WORK REQUEST:
Read through the data, and wherever a line holds the word "agree", write that line out.

-----

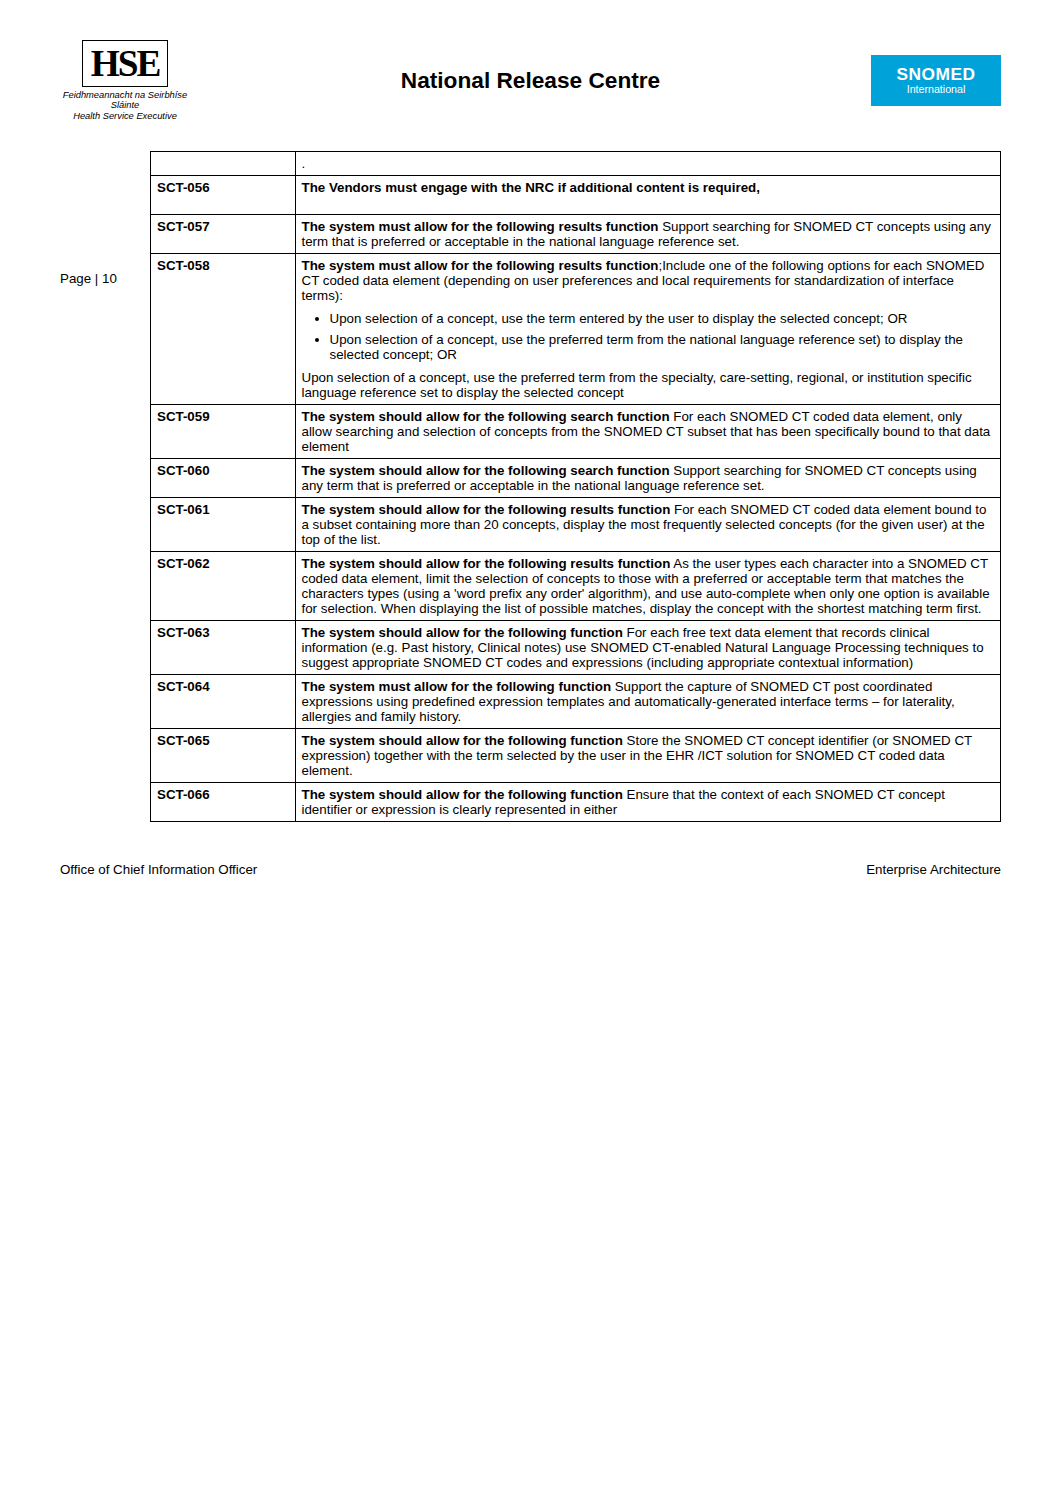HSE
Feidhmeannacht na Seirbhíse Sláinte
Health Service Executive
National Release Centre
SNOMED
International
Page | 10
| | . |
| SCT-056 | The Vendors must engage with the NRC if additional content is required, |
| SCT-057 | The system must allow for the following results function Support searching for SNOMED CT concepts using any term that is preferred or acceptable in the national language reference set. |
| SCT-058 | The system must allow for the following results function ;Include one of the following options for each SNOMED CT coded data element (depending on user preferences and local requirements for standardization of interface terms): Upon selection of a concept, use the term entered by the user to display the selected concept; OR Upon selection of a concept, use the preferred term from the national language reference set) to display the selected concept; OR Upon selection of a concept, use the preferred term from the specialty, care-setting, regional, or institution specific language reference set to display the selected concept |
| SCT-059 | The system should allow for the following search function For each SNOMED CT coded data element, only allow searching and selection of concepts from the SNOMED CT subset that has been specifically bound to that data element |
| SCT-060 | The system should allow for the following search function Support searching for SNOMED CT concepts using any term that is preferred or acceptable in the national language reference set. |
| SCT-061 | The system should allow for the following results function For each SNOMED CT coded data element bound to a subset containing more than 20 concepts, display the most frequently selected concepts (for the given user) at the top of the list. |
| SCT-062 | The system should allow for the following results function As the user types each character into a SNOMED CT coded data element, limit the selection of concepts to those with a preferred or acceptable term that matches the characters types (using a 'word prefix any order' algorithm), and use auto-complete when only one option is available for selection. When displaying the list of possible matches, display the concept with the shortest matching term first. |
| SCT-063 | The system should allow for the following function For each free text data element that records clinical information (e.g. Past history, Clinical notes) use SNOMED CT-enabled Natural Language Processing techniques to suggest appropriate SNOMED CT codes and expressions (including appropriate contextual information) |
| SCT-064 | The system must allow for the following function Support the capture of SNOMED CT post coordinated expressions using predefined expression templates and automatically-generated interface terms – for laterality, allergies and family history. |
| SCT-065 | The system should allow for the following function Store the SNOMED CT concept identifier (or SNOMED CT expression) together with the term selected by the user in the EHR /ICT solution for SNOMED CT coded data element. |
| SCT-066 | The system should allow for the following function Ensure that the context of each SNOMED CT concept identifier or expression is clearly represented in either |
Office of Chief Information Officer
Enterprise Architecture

-----

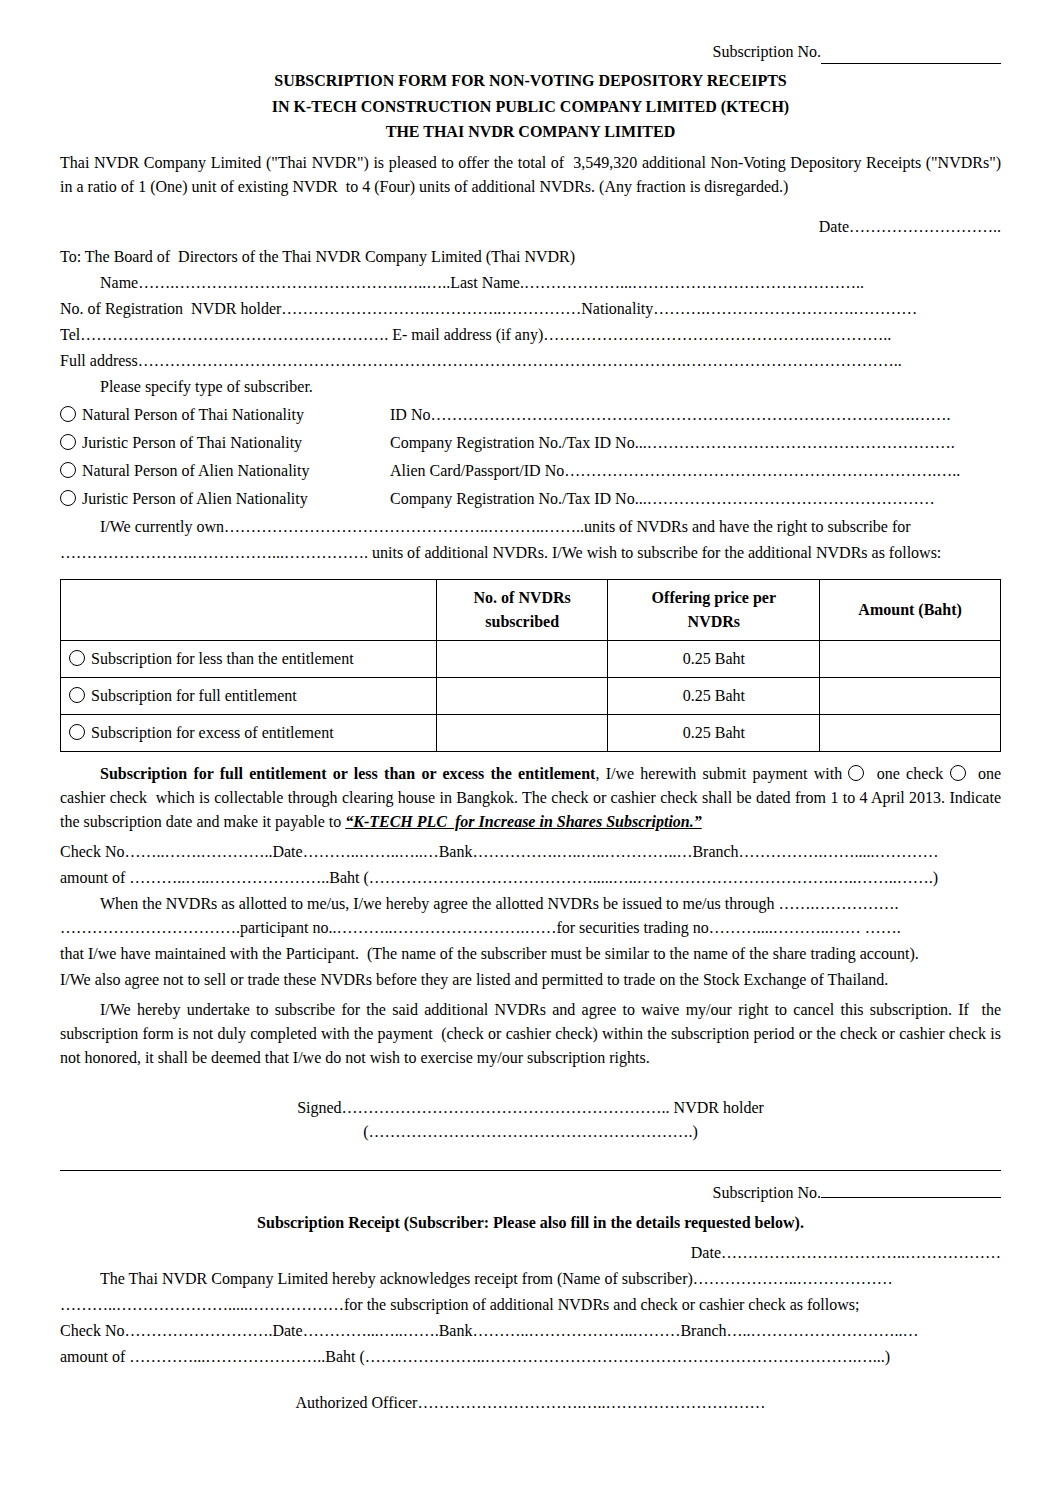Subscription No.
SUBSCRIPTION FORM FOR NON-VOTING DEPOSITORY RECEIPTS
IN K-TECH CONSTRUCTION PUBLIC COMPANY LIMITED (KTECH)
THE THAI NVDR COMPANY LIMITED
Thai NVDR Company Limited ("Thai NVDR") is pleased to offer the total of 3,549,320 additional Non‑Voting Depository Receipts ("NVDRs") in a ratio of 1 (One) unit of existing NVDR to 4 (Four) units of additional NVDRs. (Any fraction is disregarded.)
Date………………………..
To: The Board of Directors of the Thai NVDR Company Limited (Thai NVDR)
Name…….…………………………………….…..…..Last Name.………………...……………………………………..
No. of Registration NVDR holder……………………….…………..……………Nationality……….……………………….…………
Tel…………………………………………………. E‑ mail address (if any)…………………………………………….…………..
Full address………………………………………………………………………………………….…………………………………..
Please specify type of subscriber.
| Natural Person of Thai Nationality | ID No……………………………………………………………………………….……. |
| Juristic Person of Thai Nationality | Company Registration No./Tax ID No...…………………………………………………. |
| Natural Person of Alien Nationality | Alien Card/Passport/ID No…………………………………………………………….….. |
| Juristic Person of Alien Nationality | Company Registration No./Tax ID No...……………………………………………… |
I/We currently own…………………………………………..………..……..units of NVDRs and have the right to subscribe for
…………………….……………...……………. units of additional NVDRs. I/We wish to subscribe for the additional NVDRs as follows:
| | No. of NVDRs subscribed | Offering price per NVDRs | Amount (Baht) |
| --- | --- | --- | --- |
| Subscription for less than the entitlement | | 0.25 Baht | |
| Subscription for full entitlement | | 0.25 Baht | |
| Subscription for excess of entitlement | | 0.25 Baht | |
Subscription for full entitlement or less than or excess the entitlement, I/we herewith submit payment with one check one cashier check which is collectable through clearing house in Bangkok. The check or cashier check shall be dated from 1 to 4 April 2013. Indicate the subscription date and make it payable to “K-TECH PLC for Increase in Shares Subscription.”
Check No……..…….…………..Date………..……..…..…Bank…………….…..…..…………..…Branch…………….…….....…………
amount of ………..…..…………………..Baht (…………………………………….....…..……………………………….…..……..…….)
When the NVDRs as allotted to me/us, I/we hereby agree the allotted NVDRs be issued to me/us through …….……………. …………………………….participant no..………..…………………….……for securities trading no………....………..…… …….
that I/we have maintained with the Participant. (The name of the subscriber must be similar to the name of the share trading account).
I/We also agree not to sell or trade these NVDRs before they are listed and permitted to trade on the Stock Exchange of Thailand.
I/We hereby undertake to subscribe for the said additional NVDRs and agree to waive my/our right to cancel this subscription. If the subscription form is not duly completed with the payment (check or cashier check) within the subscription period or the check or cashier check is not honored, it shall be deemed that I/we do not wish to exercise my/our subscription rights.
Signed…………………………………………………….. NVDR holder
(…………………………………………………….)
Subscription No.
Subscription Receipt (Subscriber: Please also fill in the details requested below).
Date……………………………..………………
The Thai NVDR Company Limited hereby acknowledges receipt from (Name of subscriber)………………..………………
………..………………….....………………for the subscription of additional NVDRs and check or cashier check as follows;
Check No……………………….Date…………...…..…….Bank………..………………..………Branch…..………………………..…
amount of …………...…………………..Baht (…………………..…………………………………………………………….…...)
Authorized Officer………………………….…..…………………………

-----

EXERCISE RESPONSE:
When the NVDRs as allotted to me/us, I/we hereby agree the allotted NVDRs be issued to me/us through …….……………. …………………………….participant no..………..…………………….……for securities trading no………....………..…… …….
I/We also agree not to sell or trade these NVDRs before they are listed and permitted to trade on the Stock Exchange of Thailand.
I/We hereby undertake to subscribe for the said additional NVDRs and agree to waive my/our right to cancel this subscription. If the subscription form is not duly completed with the payment (check or cashier check) within the subscription period or the check or cashier check is not honored, it shall be deemed that I/we do not wish to exercise my/our subscription rights.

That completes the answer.